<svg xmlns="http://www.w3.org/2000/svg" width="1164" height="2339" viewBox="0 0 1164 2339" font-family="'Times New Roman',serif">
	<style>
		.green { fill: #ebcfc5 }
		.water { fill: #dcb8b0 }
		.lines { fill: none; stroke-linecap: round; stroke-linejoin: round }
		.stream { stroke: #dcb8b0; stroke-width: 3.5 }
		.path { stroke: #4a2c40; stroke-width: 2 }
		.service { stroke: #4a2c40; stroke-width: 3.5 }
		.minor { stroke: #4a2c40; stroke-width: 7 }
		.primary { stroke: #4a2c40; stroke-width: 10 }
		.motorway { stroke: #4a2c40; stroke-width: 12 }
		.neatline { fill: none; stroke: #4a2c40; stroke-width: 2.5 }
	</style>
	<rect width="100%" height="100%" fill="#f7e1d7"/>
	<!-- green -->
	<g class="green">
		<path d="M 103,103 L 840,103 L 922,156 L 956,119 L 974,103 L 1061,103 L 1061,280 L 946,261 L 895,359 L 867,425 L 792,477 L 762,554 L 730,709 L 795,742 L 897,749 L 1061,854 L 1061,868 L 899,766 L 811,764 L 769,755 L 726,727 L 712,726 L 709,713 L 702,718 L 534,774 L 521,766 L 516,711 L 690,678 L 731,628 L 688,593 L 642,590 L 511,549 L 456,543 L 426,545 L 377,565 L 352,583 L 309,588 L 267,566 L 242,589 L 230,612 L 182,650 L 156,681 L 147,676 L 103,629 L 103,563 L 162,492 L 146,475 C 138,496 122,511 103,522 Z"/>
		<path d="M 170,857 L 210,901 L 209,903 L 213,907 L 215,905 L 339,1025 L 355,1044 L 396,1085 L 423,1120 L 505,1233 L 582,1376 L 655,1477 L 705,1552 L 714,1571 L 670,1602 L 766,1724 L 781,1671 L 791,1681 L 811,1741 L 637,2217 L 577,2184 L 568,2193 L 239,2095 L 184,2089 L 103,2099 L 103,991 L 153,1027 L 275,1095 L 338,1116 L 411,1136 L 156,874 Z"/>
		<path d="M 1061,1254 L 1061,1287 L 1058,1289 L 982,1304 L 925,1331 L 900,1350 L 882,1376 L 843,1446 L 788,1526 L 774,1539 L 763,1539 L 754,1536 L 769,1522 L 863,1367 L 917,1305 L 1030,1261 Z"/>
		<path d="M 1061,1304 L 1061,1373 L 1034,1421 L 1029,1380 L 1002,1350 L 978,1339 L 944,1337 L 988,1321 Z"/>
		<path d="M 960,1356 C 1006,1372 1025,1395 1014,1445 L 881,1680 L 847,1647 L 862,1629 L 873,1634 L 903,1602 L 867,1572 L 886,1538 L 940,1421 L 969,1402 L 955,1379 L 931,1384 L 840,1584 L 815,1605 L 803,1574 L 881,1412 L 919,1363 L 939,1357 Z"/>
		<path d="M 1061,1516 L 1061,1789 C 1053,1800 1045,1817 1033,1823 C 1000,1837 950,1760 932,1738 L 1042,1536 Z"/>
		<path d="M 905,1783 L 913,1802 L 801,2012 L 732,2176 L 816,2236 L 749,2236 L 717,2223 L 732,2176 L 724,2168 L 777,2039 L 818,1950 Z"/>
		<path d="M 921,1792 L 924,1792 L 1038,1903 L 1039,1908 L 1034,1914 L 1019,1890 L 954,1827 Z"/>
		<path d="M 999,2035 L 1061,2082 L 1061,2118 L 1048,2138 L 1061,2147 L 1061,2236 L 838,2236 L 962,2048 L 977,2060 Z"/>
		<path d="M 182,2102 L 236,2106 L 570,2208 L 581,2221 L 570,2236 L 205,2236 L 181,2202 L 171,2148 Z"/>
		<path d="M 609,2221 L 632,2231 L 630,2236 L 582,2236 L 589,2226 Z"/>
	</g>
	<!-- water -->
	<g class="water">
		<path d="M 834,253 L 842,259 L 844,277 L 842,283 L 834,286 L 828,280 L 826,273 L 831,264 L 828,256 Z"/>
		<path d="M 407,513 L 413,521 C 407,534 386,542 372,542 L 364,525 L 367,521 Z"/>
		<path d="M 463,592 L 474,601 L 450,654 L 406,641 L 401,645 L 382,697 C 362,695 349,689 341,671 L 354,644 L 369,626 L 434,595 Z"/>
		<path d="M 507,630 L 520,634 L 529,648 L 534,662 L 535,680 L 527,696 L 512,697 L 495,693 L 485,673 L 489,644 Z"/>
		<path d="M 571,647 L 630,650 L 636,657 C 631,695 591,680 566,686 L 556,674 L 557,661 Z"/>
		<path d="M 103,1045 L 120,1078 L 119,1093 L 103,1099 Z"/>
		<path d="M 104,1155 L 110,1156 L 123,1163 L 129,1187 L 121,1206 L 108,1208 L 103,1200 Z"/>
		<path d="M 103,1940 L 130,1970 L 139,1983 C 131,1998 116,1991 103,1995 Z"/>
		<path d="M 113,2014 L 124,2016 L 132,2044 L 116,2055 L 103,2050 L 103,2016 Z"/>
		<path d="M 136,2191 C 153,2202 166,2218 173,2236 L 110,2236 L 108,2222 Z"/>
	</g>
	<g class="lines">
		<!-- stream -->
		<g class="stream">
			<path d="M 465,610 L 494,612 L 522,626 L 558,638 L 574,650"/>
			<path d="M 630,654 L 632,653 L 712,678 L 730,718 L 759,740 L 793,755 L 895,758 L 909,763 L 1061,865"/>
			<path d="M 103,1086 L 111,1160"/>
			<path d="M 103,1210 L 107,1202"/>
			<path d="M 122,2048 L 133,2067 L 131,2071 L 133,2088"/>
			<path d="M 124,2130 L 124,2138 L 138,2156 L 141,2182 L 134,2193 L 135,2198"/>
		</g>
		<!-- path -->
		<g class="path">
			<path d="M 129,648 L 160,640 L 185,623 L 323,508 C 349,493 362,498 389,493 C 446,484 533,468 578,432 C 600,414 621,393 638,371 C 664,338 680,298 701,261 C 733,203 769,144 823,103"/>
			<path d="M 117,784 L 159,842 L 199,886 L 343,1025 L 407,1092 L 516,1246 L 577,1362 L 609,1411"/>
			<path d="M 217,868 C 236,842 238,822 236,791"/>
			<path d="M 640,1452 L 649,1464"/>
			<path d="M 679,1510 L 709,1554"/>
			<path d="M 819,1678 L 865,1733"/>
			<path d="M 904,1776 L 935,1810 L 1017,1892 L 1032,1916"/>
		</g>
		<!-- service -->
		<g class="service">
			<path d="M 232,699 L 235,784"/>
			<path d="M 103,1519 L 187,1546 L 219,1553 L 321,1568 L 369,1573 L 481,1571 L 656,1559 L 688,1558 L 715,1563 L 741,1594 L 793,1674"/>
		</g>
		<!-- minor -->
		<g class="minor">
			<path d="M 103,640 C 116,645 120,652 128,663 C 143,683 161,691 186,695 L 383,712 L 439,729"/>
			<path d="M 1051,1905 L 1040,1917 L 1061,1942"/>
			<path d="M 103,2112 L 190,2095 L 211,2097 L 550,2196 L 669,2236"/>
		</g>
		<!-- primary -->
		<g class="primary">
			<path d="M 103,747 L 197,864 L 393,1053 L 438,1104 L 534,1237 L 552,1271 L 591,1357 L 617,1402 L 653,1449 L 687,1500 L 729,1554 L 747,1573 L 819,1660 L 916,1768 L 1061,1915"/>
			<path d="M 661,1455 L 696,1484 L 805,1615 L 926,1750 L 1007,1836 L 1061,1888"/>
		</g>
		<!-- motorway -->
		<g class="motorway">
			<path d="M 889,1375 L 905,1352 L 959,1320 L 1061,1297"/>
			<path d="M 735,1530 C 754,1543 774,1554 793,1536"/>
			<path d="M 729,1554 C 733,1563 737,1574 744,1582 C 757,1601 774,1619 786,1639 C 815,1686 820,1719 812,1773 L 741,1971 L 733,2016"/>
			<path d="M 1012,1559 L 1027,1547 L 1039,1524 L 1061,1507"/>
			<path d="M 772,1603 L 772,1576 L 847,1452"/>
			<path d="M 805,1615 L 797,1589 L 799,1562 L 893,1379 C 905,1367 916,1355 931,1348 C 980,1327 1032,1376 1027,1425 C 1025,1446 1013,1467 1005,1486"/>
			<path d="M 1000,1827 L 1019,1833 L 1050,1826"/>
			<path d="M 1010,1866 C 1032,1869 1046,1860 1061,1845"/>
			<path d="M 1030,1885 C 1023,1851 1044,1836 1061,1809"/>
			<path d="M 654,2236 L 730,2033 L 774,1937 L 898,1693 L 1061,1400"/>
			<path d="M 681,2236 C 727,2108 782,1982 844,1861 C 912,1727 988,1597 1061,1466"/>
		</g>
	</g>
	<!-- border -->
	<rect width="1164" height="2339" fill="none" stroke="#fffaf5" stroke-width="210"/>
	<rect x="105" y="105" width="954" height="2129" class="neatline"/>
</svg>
+++++
→ Task description:
Gather from the data above every line with the string "lines".

→ Answer to this task:
		.lines { fill: none; stroke-linecap: round; stroke-linejoin: round }
	<g class="lines">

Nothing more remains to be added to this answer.